*Available data:*
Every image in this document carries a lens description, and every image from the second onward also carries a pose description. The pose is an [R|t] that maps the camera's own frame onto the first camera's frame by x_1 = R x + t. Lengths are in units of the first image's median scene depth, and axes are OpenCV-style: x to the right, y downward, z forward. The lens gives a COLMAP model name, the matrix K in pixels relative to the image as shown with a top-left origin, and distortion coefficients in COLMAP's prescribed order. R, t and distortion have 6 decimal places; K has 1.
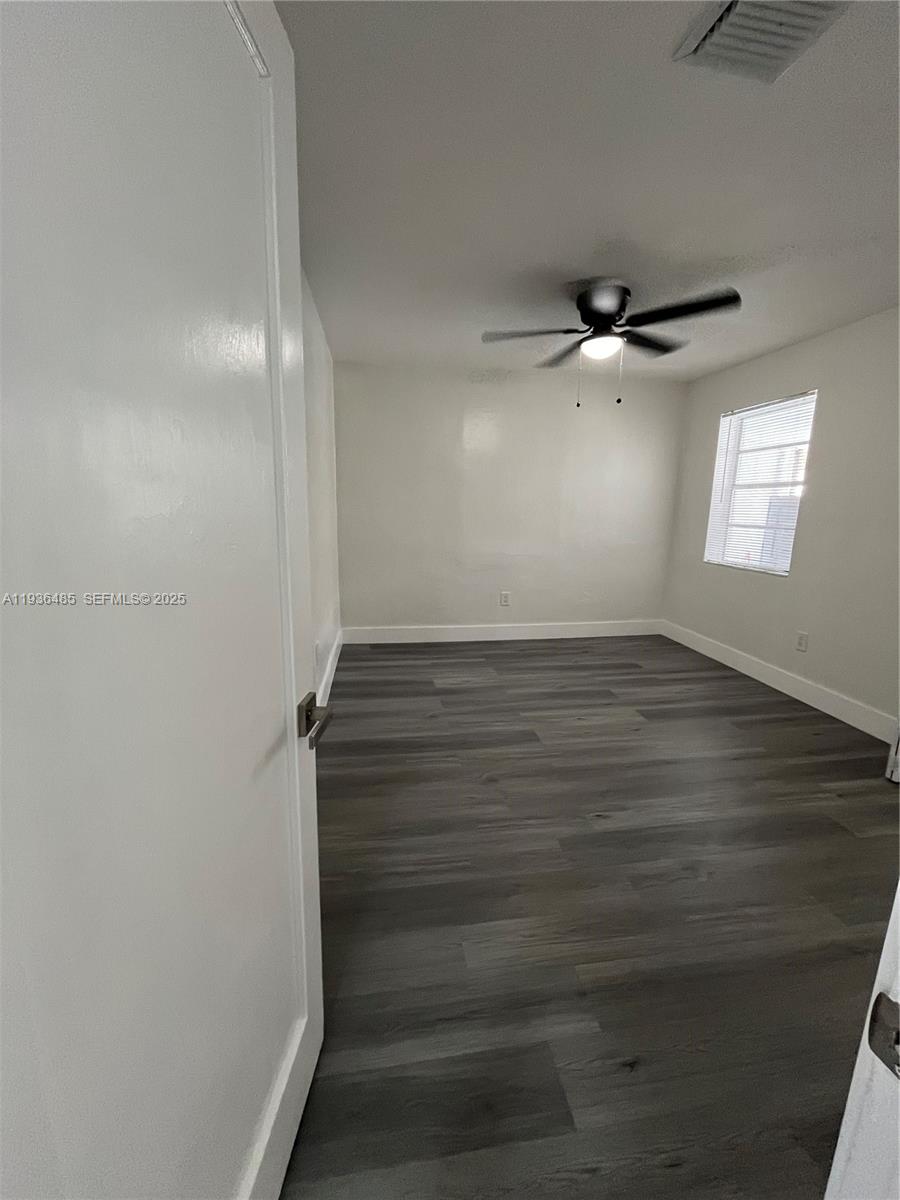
lens RADIAL K [[481.6, 0, 450.6], [0, 481.6, 595.3], [0, 0, 1]] dist [-0.001273, 0.000001]
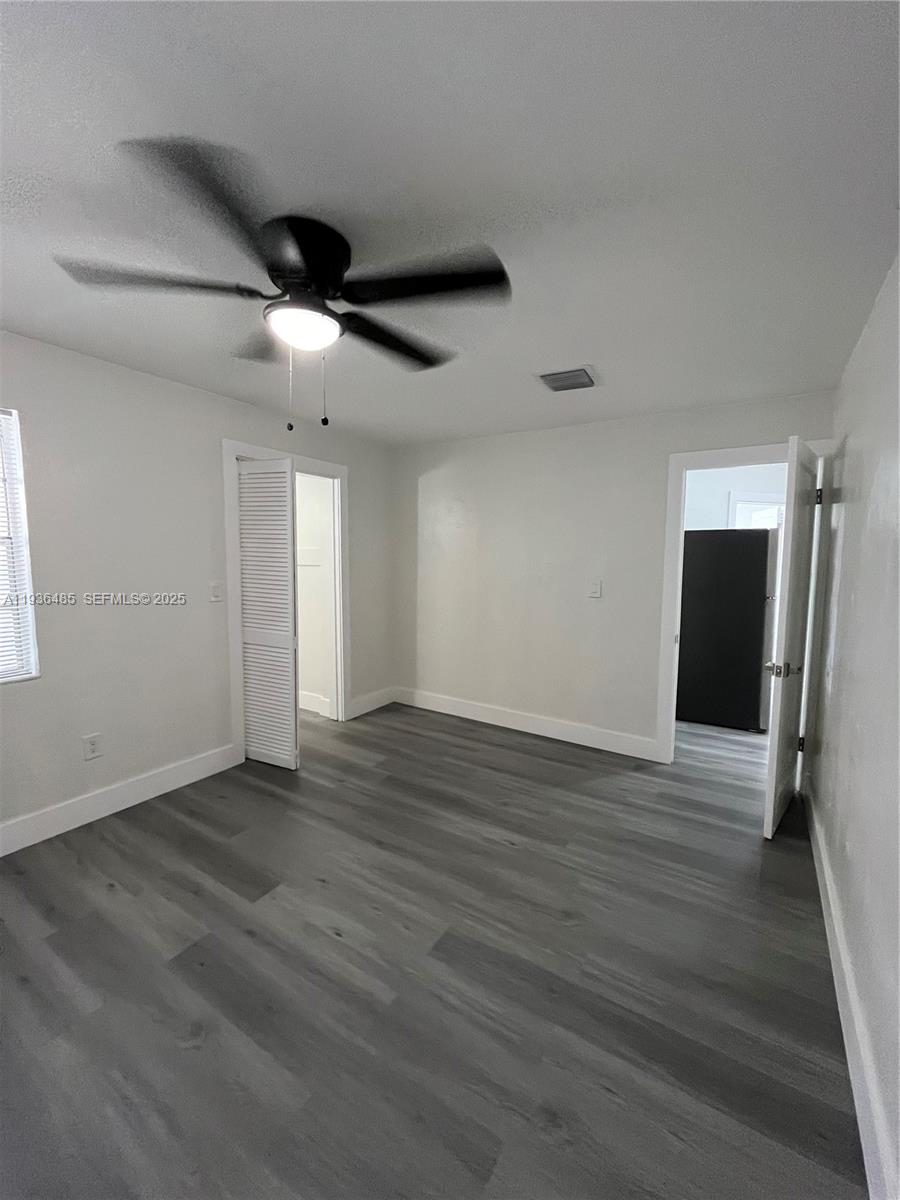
lens RADIAL K [[481.6, 0, 450.6], [0, 481.6, 595.3], [0, 0, 1]] dist [-0.001273, 0.000001]
pose [[-0.754587, -0.080355, 0.651262, -0.179993], [0.102070, 0.966021, 0.237455, -0.256482], [-0.648213, 0.245654, -0.720745, 1.102186]]
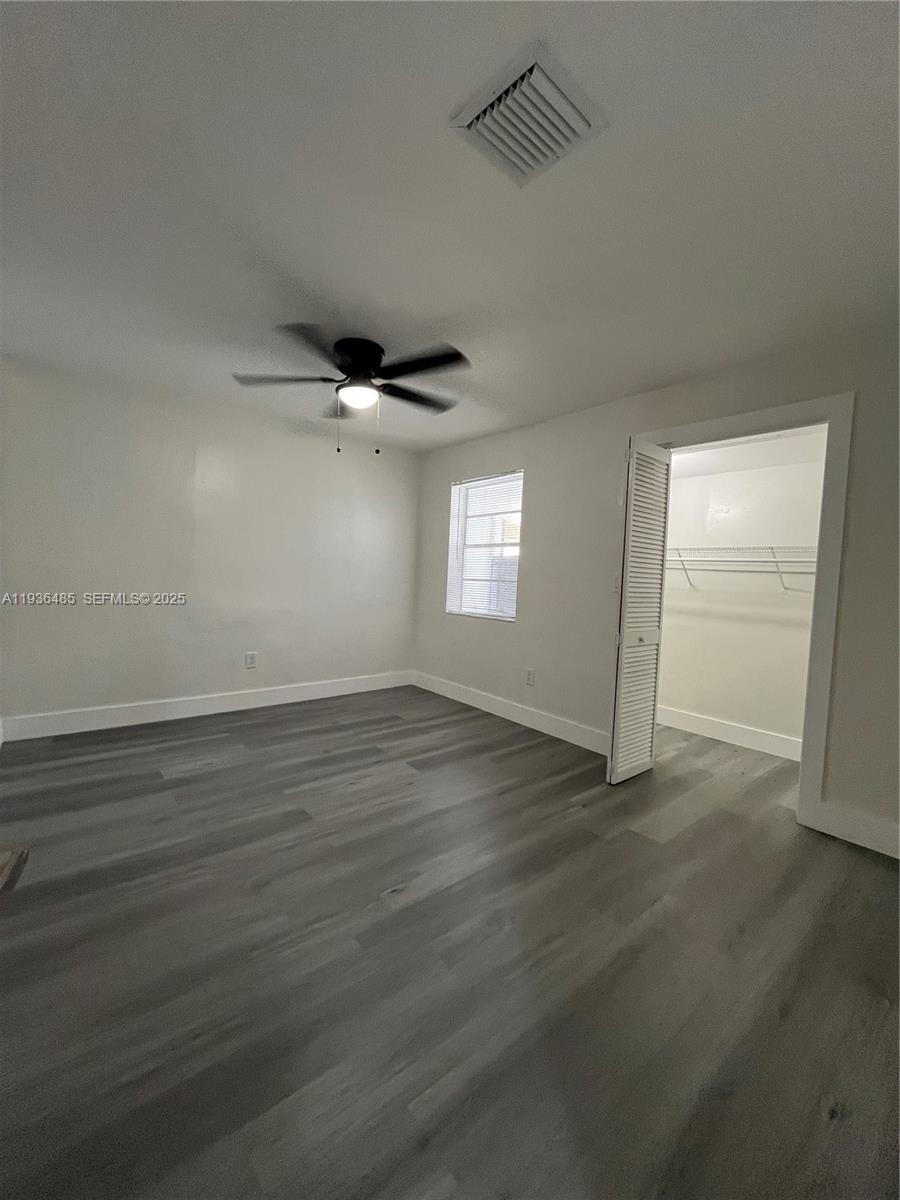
lens RADIAL K [[484.5, 0, 448.2], [0, 484.5, 595.8], [0, 0, 1]] dist [0.001411, 0.000204]
pose [[0.860180, -0.002258, 0.509985, -0.036230], [0.066710, 0.991896, -0.108126, 0.014767], [-0.505608, 0.127029, 0.853360, 0.076193]]
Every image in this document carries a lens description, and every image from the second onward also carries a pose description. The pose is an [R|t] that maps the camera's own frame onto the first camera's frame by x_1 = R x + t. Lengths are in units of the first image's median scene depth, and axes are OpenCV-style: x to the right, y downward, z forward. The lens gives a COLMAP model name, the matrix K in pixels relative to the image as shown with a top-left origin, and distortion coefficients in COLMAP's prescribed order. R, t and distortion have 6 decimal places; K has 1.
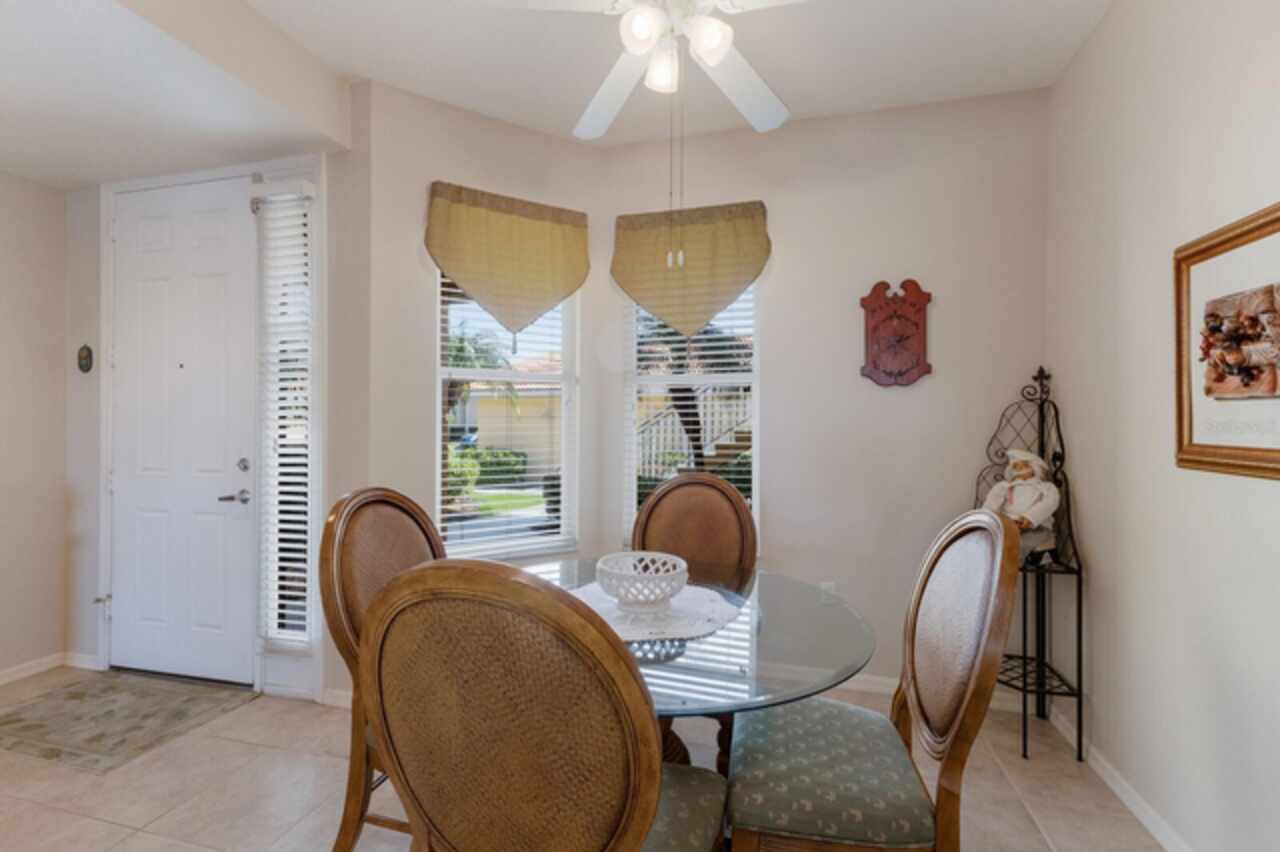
lens RADIAL K [[555.7, 0, 646.2], [0, 555.7, 424.2], [0, 0, 1]] dist [0.017390, -0.000965]
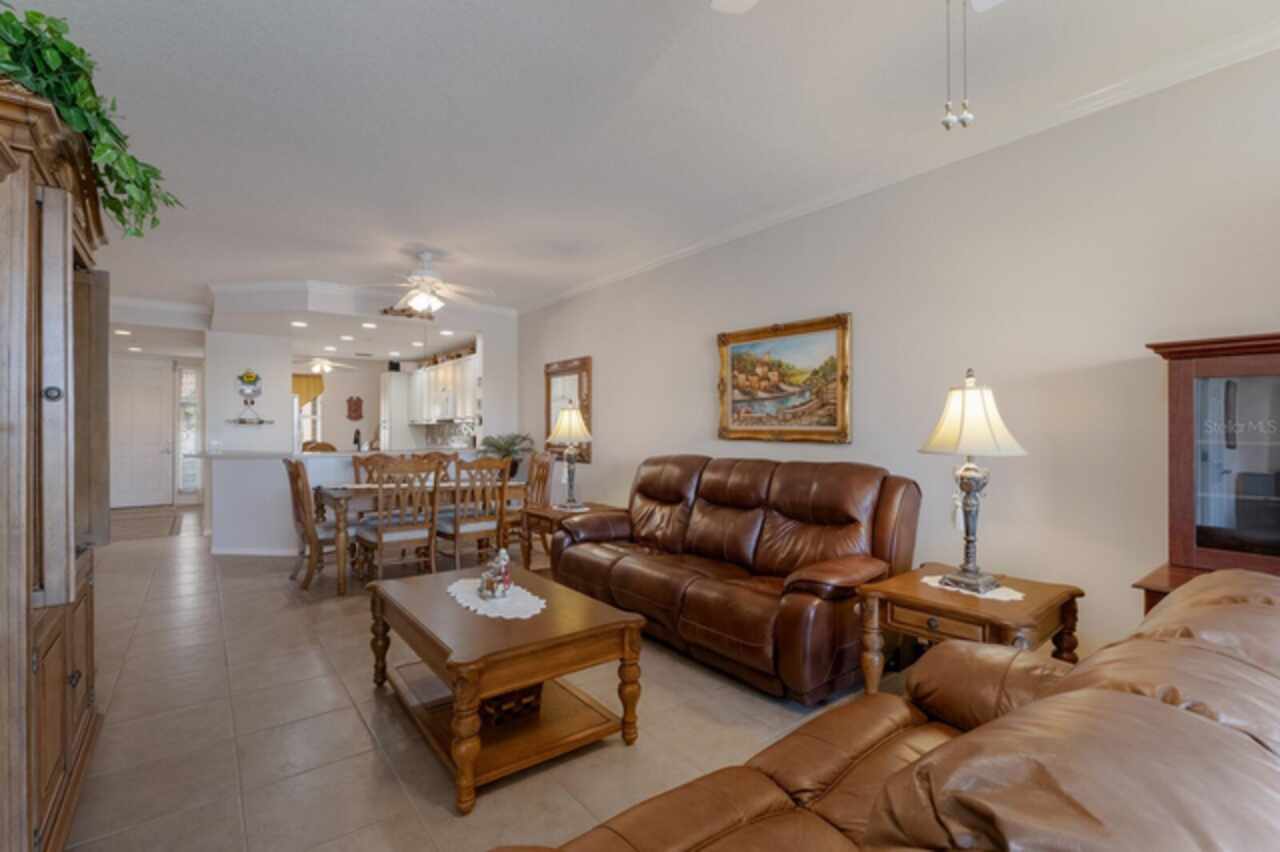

*Activity:* Give the listing above again word for word, without its pictures.

*Your solution:*
Every image in this document carries a lens description, and every image from the second onward also carries a pose description. The pose is an [R|t] that maps the camera's own frame onto the first camera's frame by x_1 = R x + t. Lengths are in units of the first image's median scene depth, and axes are OpenCV-style: x to the right, y downward, z forward. The lens gives a COLMAP model name, the matrix K in pixels relative to the image as shown with a top-left origin, and distortion coefficients in COLMAP's prescribed order. R, t and distortion have 6 decimal places; K has 1.
lens RADIAL K [[481.6, 0, 450.6], [0, 481.6, 595.3], [0, 0, 1]] dist [-0.001273, 0.000001]
lens RADIAL K [[481.6, 0, 450.6], [0, 481.6, 595.3], [0, 0, 1]] dist [-0.001273, 0.000001]
pose [[-0.754587, -0.080355, 0.651262, -0.179993], [0.102070, 0.966021, 0.237455, -0.256482], [-0.648213, 0.245654, -0.720745, 1.102186]]
lens RADIAL K [[484.5, 0, 448.2], [0, 484.5, 595.8], [0, 0, 1]] dist [0.001411, 0.000204]
pose [[0.860180, -0.002258, 0.509985, -0.036230], [0.066710, 0.991896, -0.108126, 0.014767], [-0.505608, 0.127029, 0.853360, 0.076193]]
Every image in this document carries a lens description, and every image from the second onward also carries a pose description. The pose is an [R|t] that maps the camera's own frame onto the first camera's frame by x_1 = R x + t. Lengths are in units of the first image's median scene depth, and axes are OpenCV-style: x to the right, y downward, z forward. The lens gives a COLMAP model name, the matrix K in pixels relative to the image as shown with a top-left origin, and distortion coefficients in COLMAP's prescribed order. R, t and distortion have 6 decimal places; K has 1.
lens RADIAL K [[555.7, 0, 646.2], [0, 555.7, 424.2], [0, 0, 1]] dist [0.017390, -0.000965]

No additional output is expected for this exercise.